Michael Carbonara Logo

Where to save your audit record

Save records to a secure editorial drive or a versioned document repository that supports shared access. Include both the archived URL and a screenshot or PDF so nontechnical users can view the original page state FactCheck.org guide.

Appendix: templates and sources to save while auditing

Copy-ready attribution and audit note templates

Sample audit-note template fields: Page URL; Access date; Page title; Quoted text; Supporting source URL; Archive URL or filename; Follow-up action. Copy this template into your spreadsheet to keep records consistent campaign issues page.

Save the primary source URLs to keep with each audit entry: the campaign issues URL and about page, the Ballotpedia profile, the FEC candidate and committee viewer query URLs, and guidance pages from reputable fact-checkers for methodology Ballotpedia candidate profile. For local reporting and additional context see this coverage Florida Bulldog article and the FEC candidate overview CARBONARA, MICHAEL – Candidate overview.

Quick checklist: capture the URL and access date, archive the page, extract exact quotes, follow links to primary documents, and cross-check FEC and Ballotpedia for committee and candidacy details campaign issues page.

Minimalist 2D vector infographic showing five white icons on deep blue background representing checklist archive link FEC and Ballotpedia with red accent highlights Michael Carbonara issues


Michael Carbonara Logo

Store the archived copy in a shared folder for editorial review, and include a short filename that links back to the candidate and the date, for example carbonara-issues-2026-02-01.pdf, so reviewers can find it quickly.

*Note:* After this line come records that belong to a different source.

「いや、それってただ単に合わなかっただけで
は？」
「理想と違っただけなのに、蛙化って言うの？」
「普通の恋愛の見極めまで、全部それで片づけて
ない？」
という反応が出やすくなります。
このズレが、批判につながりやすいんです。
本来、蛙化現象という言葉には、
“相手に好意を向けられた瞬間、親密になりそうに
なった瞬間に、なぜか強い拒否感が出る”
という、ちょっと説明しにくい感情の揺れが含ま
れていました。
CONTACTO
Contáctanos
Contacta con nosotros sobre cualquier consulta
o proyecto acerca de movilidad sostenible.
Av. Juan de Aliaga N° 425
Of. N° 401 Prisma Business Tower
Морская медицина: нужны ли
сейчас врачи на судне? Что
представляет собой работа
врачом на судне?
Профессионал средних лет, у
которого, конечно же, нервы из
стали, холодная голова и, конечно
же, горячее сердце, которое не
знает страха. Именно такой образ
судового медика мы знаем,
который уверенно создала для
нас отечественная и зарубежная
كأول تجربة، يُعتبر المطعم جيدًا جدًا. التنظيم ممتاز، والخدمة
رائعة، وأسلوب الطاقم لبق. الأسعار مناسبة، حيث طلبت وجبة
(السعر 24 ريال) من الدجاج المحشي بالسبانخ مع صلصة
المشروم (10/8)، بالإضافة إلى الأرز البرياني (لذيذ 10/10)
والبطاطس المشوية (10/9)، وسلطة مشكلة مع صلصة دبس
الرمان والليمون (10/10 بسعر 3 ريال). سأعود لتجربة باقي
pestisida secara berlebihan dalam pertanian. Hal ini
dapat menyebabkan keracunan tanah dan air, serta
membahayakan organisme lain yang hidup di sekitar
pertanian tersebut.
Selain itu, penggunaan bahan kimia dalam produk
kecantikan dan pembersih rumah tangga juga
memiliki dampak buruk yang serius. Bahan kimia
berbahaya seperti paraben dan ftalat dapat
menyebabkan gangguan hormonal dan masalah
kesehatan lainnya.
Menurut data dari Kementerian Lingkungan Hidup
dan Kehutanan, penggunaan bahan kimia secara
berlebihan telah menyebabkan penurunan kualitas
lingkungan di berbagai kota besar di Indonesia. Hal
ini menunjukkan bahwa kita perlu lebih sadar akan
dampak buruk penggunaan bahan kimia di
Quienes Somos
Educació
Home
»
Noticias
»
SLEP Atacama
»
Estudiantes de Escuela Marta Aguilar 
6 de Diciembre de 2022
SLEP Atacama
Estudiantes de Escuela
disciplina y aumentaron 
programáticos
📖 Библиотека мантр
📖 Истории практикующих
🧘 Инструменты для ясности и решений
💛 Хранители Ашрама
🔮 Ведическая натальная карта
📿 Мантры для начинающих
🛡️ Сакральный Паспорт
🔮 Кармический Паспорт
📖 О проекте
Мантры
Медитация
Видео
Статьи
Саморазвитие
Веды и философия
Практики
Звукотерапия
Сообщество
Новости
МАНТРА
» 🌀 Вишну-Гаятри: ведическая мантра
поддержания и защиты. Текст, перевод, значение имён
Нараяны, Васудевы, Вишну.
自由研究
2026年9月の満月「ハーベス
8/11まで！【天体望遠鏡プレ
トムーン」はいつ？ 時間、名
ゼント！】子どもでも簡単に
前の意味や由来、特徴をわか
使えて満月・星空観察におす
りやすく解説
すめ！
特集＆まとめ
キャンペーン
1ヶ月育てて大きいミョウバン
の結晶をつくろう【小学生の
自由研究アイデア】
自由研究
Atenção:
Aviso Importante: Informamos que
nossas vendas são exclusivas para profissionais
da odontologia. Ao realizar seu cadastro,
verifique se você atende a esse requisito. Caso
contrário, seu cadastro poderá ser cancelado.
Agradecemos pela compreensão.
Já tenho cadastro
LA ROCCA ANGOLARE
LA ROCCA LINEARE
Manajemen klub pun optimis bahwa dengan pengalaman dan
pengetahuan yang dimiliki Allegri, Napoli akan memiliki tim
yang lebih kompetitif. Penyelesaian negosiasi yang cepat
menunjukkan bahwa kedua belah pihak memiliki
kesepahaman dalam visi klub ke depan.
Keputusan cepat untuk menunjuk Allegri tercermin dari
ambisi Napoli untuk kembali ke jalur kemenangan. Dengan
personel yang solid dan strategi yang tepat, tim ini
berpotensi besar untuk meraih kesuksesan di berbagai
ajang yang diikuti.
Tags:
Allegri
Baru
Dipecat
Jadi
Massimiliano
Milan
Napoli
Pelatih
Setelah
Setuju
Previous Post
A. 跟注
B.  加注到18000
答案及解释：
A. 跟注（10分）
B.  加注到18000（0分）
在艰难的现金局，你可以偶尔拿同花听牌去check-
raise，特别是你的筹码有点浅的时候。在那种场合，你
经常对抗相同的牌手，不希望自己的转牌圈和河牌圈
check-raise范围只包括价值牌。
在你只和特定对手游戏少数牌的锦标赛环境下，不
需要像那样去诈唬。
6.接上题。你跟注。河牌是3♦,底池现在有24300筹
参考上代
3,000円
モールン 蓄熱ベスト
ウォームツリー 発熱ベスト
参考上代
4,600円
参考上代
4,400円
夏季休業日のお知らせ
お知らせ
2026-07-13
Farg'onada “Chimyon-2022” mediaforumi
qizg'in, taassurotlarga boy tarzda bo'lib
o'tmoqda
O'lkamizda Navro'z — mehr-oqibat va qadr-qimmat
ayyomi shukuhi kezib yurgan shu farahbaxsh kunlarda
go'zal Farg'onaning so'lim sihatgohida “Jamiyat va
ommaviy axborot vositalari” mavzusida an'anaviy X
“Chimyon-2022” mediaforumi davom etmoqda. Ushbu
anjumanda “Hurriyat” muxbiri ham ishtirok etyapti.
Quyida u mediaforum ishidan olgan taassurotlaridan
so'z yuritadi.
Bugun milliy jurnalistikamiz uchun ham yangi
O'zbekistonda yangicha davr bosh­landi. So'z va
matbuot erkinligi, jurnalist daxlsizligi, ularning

Save the full page URL and access date, then archive a copy and record the page title before extracting quotes or following links.

Check the FEC candidate and committee filings, and save the query URL or filing ID you used for verification.

Use neutral phrasing such as according to his campaign site and include the campaign page URL and access date in your notes.

Use the condensed checklist in the closing recap as a quick reference when you review campaign issue pages. Keep records organized, use neutral attribution language, and follow up on gaps with clear, time bound requests for clarification.

A reproducible audit record makes it easier to correct or update reporting and to show readers the evidence behind any conclusions.